[About this exercise] An exact transcript of all the records is the expected answer.

====== Source material ======

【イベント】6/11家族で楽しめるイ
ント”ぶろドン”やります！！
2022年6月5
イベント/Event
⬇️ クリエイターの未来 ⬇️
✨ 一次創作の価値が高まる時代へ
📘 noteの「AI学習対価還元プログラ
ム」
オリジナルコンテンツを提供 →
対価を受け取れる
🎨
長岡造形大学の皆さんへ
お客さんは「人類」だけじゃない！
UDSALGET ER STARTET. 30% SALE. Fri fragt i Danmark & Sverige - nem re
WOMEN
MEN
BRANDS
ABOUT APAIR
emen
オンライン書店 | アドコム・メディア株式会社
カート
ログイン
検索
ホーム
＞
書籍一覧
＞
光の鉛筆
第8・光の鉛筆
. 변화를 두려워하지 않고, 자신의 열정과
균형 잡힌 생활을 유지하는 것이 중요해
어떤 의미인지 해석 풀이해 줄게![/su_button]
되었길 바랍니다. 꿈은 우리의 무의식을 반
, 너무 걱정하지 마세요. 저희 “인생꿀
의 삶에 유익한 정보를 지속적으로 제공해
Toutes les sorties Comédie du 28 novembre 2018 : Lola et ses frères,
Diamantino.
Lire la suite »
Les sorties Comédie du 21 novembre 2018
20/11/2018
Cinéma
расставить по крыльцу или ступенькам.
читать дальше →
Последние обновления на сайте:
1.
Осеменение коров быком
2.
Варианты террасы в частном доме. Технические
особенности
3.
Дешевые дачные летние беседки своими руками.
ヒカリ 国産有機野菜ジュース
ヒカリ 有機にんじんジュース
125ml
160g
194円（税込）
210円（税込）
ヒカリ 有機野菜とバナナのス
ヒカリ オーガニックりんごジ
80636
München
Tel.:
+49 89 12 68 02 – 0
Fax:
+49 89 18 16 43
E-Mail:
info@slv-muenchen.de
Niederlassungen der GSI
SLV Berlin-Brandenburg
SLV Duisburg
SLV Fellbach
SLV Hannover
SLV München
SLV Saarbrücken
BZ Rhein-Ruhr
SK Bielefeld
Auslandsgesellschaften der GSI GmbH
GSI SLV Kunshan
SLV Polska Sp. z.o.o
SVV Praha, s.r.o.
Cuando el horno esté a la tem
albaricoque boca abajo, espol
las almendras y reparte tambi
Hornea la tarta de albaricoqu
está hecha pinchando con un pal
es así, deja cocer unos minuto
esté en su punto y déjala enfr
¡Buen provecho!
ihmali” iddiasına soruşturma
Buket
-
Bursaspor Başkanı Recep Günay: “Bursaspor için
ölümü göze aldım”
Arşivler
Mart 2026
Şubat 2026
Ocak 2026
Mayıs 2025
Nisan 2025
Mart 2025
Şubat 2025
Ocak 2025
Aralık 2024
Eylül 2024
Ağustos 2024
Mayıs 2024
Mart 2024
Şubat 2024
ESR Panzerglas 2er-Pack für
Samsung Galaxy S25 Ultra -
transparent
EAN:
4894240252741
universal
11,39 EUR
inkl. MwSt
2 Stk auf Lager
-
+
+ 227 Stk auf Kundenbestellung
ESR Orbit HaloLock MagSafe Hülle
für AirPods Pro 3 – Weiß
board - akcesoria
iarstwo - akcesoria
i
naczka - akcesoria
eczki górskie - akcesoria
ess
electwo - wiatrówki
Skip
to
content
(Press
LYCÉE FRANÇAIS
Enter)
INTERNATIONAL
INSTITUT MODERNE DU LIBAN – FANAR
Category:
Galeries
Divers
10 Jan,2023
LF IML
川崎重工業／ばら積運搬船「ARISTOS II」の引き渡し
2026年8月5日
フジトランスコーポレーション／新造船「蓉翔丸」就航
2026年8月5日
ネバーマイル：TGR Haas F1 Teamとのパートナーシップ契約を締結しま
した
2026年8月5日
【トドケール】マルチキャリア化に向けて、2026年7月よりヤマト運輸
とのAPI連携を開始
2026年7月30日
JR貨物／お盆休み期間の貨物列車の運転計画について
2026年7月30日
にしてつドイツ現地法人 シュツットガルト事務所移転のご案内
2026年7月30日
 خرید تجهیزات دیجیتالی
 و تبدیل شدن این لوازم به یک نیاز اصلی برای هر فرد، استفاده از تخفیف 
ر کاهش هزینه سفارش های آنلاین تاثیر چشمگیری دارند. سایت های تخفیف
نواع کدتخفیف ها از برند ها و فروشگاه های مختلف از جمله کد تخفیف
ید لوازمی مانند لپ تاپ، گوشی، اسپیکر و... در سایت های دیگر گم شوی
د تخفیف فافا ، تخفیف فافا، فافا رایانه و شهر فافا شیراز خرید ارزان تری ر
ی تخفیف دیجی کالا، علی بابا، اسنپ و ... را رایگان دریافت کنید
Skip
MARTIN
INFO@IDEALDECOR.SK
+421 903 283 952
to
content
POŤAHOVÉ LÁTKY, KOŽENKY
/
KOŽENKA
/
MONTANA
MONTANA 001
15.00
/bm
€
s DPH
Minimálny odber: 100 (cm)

======

[Task response]
【イベント】6/11家族で楽しめるイ
ント”ぶろドン”やります！！
2022年6月5
イベント/Event
⬇️ クリエイターの未来 ⬇️
✨ 一次創作の価値が高まる時代へ
📘 noteの「AI学習対価還元プログラ
ム」
オリジナルコンテンツを提供 →
対価を受け取れる
🎨
長岡造形大学の皆さんへ
お客さんは「人類」だけじゃない！
UDSALGET ER STARTET. 30% SALE. Fri fragt i Danmark & Sverige - nem re
WOMEN
MEN
BRANDS
ABOUT APAIR
emen
オンライン書店 | アドコム・メディア株式会社
カート
ログイン
検索
ホーム
＞
書籍一覧
＞
光の鉛筆
第8・光の鉛筆
. 변화를 두려워하지 않고, 자신의 열정과
균형 잡힌 생활을 유지하는 것이 중요해
어떤 의미인지 해석 풀이해 줄게![/su_button]
되었길 바랍니다. 꿈은 우리의 무의식을 반
, 너무 걱정하지 마세요. 저희 “인생꿀
의 삶에 유익한 정보를 지속적으로 제공해
Toutes les sorties Comédie du 28 novembre 2018 : Lola et ses frères,
Diamantino.
Lire la suite »
Les sorties Comédie du 21 novembre 2018
20/11/2018
Cinéma
расставить по крыльцу или ступенькам.
читать дальше →
Последние обновления на сайте:
1.
Осеменение коров быком
2.
Варианты террасы в частном доме. Технические
особенности
3.
Дешевые дачные летние беседки своими руками.
ヒカリ 国産有機野菜ジュース
ヒカリ 有機にんじんジュース
125ml
160g
194円（税込）
210円（税込）
ヒカリ 有機野菜とバナナのス
ヒカリ オーガニックりんごジ
80636
München
Tel.:
+49 89 12 68 02 – 0
Fax:
+49 89 18 16 43
E-Mail:
info@slv-muenchen.de
Niederlassungen der GSI
SLV Berlin-Brandenburg
SLV Duisburg
SLV Fellbach
SLV Hannover
SLV München
SLV Saarbrücken
BZ Rhein-Ruhr
SK Bielefeld
Auslandsgesellschaften der GSI GmbH
GSI SLV Kunshan
SLV Polska Sp. z.o.o
SVV Praha, s.r.o.
Cuando el horno esté a la tem
albaricoque boca abajo, espol
las almendras y reparte tambi
Hornea la tarta de albaricoqu
está hecha pinchando con un pal
es así, deja cocer unos minuto
esté en su punto y déjala enfr
¡Buen provecho!
ihmali” iddiasına soruşturma
Buket
-
Bursaspor Başkanı Recep Günay: “Bursaspor için
ölümü göze aldım”
Arşivler
Mart 2026
Şubat 2026
Ocak 2026
Mayıs 2025
Nisan 2025
Mart 2025
Şubat 2025
Ocak 2025
Aralık 2024
Eylül 2024
Ağustos 2024
Mayıs 2024
Mart 2024
Şubat 2024
ESR Panzerglas 2er-Pack für
Samsung Galaxy S25 Ultra -
transparent
EAN:
4894240252741
universal
11,39 EUR
inkl. MwSt
2 Stk auf Lager
-
+
+ 227 Stk auf Kundenbestellung
ESR Orbit HaloLock MagSafe Hülle
für AirPods Pro 3 – Weiß
board - akcesoria
iarstwo - akcesoria
i
naczka - akcesoria
eczki górskie - akcesoria
ess
electwo - wiatrówki
Skip
to
content
(Press
LYCÉE FRANÇAIS
Enter)
INTERNATIONAL
INSTITUT MODERNE DU LIBAN – FANAR
Category:
Galeries
Divers
10 Jan,2023
LF IML
川崎重工業／ばら積運搬船「ARISTOS II」の引き渡し
2026年8月5日
フジトランスコーポレーション／新造船「蓉翔丸」就航
2026年8月5日
ネバーマイル：TGR Haas F1 Teamとのパートナーシップ契約を締結しま
した
2026年8月5日
【トドケール】マルチキャリア化に向けて、2026年7月よりヤマト運輸
とのAPI連携を開始
2026年7月30日
JR貨物／お盆休み期間の貨物列車の運転計画について
2026年7月30日
にしてつドイツ現地法人 シュツットガルト事務所移転のご案内
2026年7月30日
 خرید تجهیزات دیجیتالی
 و تبدیل شدن این لوازم به یک نیاز اصلی برای هر فرد، استفاده از تخفیف 
ر کاهش هزینه سفارش های آنلاین تاثیر چشمگیری دارند. سایت های تخفیف
نواع کدتخفیف ها از برند ها و فروشگاه های مختلف از جمله کد تخفیف
ید لوازمی مانند لپ تاپ، گوشی، اسپیکر و... در سایت های دیگر گم شوی
د تخفیف فافا ، تخفیف فافا، فافا رایانه و شهر فافا شیراز خرید ارزان تری ر
ی تخفیف دیجی کالا، علی بابا، اسنپ و ... را رایگان دریافت کنید
Skip
MARTIN
INFO@IDEALDECOR.SK
+421 903 283 952
to
content
POŤAHOVÉ LÁTKY, KOŽENKY
/
KOŽENKA
/
MONTANA
MONTANA 001
15.00
/bm
€
s DPH
Minimálny odber: 100 (cm)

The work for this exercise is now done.